Part of the complexity is a reflection on gender issues, and these remain ambiguous, for Tampopo needs the five men to achieve her goal. Furthermore, one of the male characters is surprised that a woman is able to create such excellent ramen. The remark he makes hints at the gender imbalance in Japan at that time, an aspect which is challenged by the strong and witty heroine. Tampopo, who has a purpose in life (her restaurant, her young son, for whose sake she struggles for business success), is contrasted with the men, who are lone drifters, handicapped by old age or illness (the elderly man whose cook helps Tampopo), or killed (the yakuza).
The portrayal of society in the film is as rich as the broth which forms the basis of the soup. Itami depicts a world of figures on the margins of society, such as the group of homeless men, the poor family with the dying mother, or the old woman in the supermarket who is obsessed with squeezing food. There is no explanation of her behaviour, and Itami does not judge it. The sequence reveals a feeling of absurdity which also imbues the film as a whole and is revealed at other moments in which food is linked with sexuality and death – the woman who leaves her sickbed on her desperate husband’s callous order to prepare a meal for her family and then dies once her task is finished; the yakuza who uses food in sex games and reflects on the last moments in life in front of a table overflowing with meat (he dies while recalling a secret recipe for making sausages).

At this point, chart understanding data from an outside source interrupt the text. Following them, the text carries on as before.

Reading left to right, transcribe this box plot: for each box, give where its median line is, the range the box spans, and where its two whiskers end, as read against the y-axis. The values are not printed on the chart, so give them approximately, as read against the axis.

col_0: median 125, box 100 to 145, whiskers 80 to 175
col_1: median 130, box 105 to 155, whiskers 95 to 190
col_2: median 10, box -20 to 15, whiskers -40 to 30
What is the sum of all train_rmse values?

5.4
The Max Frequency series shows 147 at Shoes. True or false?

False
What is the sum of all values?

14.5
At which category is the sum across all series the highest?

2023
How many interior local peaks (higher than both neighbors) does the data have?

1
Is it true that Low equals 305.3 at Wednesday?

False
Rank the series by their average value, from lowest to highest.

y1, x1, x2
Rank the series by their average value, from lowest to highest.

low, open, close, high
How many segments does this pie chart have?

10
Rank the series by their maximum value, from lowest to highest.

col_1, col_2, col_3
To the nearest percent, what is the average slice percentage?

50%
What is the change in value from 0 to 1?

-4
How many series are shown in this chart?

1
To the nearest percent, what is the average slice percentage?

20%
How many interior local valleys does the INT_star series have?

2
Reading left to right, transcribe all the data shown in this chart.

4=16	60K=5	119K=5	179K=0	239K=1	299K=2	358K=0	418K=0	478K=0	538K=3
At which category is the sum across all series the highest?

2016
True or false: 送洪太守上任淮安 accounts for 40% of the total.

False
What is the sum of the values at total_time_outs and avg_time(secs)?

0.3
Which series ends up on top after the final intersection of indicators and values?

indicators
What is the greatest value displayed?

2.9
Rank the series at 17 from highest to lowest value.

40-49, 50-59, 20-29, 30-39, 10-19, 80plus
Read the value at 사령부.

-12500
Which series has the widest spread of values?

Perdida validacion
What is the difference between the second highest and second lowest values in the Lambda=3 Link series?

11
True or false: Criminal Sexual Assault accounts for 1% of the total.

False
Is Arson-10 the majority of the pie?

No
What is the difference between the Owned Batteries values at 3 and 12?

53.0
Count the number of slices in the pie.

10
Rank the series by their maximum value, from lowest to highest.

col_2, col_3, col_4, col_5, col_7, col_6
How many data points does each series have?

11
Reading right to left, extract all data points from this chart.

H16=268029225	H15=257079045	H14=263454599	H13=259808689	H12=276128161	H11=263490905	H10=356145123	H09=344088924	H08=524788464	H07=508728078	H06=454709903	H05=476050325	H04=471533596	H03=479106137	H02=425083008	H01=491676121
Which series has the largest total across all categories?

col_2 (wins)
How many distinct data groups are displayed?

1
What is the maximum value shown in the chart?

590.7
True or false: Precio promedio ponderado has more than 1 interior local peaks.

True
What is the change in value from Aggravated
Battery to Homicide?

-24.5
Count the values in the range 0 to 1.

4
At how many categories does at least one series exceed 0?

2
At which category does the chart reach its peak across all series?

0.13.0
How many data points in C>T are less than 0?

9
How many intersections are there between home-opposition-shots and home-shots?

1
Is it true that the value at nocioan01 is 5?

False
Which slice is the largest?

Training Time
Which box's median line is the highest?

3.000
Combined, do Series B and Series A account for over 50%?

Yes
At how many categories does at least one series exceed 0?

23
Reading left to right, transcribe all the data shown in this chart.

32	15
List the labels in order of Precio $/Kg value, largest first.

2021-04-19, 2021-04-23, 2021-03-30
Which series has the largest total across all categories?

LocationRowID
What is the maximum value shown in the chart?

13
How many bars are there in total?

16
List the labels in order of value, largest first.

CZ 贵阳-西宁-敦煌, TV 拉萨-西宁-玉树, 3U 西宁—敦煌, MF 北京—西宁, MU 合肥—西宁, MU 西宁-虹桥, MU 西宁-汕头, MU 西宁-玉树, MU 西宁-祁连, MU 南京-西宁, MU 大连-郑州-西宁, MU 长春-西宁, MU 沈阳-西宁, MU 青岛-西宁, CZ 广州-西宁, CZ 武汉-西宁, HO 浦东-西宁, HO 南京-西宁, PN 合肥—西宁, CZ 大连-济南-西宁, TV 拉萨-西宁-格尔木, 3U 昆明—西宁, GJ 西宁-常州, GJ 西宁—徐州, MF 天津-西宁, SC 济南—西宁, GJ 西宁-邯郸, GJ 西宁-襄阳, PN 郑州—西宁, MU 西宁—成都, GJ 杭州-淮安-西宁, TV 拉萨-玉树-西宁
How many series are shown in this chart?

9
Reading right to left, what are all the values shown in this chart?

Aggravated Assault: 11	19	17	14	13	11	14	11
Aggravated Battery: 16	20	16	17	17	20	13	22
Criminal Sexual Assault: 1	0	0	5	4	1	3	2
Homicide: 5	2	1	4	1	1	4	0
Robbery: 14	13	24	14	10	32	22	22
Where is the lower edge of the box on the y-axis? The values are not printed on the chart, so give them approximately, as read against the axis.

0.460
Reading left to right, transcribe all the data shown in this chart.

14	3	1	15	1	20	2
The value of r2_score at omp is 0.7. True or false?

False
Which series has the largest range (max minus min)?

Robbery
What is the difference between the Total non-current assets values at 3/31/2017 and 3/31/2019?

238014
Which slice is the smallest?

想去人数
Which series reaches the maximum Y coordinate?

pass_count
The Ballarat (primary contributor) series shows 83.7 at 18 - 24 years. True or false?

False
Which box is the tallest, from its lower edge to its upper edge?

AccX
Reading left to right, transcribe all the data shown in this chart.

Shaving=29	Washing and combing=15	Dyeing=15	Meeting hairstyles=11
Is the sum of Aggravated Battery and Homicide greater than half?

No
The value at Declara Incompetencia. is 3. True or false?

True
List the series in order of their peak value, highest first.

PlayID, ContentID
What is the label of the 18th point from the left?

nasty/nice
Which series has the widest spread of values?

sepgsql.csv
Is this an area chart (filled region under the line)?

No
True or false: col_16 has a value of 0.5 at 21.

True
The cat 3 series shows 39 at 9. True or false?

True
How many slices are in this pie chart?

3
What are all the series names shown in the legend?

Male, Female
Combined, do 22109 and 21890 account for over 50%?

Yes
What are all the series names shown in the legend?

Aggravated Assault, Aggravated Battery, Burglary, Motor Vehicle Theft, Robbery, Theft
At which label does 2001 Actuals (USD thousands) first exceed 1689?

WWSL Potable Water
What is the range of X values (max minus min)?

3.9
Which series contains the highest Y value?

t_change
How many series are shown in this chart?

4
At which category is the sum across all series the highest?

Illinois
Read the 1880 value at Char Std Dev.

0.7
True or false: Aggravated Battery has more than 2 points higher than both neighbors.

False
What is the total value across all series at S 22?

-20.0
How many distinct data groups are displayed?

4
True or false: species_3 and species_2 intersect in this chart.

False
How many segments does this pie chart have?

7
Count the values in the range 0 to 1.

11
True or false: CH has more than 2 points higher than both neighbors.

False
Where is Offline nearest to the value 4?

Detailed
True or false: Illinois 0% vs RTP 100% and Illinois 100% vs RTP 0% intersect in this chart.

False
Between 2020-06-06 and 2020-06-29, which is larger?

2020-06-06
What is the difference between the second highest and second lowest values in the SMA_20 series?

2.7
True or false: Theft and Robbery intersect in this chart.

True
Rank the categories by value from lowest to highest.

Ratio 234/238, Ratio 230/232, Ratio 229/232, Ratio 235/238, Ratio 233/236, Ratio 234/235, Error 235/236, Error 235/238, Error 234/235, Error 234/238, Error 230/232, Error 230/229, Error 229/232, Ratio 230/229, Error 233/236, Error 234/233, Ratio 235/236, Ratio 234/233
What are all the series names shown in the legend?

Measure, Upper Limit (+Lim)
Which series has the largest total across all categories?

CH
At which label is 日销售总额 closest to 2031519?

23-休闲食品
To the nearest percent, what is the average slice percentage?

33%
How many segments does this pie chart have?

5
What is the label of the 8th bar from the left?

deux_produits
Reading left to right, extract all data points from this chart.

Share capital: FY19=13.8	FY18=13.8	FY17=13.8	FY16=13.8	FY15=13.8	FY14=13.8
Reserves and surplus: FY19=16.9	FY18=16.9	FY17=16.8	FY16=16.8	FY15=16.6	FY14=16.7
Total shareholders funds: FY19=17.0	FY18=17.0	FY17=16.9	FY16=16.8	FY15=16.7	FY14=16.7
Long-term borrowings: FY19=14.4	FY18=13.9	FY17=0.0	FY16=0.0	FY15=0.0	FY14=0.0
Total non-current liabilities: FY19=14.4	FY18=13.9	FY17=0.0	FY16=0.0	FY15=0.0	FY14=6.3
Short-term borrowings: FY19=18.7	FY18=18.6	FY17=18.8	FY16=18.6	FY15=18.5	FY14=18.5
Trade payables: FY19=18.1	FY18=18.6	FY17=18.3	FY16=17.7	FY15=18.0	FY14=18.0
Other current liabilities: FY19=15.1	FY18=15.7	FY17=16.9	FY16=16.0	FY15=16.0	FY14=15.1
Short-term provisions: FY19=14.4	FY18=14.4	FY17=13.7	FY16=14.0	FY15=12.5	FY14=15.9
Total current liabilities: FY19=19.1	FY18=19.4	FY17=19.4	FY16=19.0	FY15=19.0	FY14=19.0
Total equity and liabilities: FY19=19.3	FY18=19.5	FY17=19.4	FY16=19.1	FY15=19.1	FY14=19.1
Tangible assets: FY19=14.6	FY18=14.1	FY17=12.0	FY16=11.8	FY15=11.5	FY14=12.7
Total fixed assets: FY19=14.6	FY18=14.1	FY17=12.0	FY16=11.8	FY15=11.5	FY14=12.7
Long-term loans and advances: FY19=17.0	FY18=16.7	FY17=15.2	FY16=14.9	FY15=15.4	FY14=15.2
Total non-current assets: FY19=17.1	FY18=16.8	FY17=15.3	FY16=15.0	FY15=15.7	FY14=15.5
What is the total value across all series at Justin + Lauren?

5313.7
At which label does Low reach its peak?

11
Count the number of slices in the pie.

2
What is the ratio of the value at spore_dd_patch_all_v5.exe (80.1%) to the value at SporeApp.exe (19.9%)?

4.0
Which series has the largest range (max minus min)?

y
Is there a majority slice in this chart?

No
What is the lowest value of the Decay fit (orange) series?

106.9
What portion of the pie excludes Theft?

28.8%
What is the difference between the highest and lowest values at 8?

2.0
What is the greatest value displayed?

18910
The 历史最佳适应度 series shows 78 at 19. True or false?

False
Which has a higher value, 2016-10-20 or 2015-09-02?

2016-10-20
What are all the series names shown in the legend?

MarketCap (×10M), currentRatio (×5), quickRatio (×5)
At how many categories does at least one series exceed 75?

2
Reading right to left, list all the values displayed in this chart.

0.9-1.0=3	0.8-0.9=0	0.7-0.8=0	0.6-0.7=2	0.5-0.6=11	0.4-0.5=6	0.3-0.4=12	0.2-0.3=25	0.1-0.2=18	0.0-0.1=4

However, Itami’s satirical approach does not lose sight of the human being. Unlike the businessmen, Itami’s homeless are all connoisseurs of fine food and French wine. Although this topsy-turvy world matches perfectly the sense of absurdity, the contrast between the homeless men’s language and the poverty indicated by their physical appearance suggests their decline in a wealthy society ruled by violent competition. Itami celebrates these people living joyfully in the margins of society and showing respect for each other. The closing credits are projected over the image of a woman breast-feeding her baby, and this ultimate image which connects food with the cycle of life and death is, not unlike the name Tampopo (“dandelion”), a reference to spring, rebirth, and the future.